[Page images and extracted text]
+++++

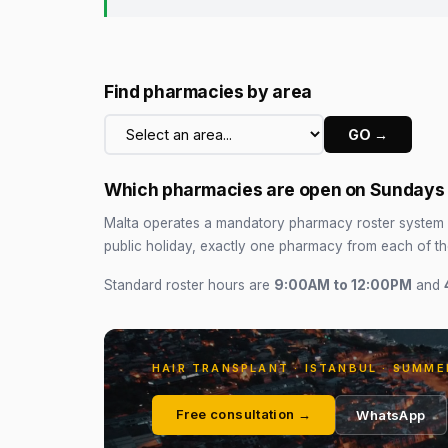
Find pharmacies by area
GO →
Which pharmacies are open on Sundays a
Malta operates a mandatory pharmacy roster system 
public holiday, exactly one pharmacy from each of t
Standard roster hours are
9:00AM to 12:00PM
and
HAIR TRANSPLANT · ISTANBUL · SUMME
Free consultation →
WhatsApp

+++++

Description of the task:
Set down every entry above again exactly, dropping each picture.

Answer:
Find pharmacies by area
GO →
Which pharmacies are open on Sundays a
Malta operates a mandatory pharmacy roster system 
public holiday, exactly one pharmacy from each of t
Standard roster hours are
9:00AM to 12:00PM
and
HAIR TRANSPLANT · ISTANBUL · SUMME
Free consultation →
WhatsApp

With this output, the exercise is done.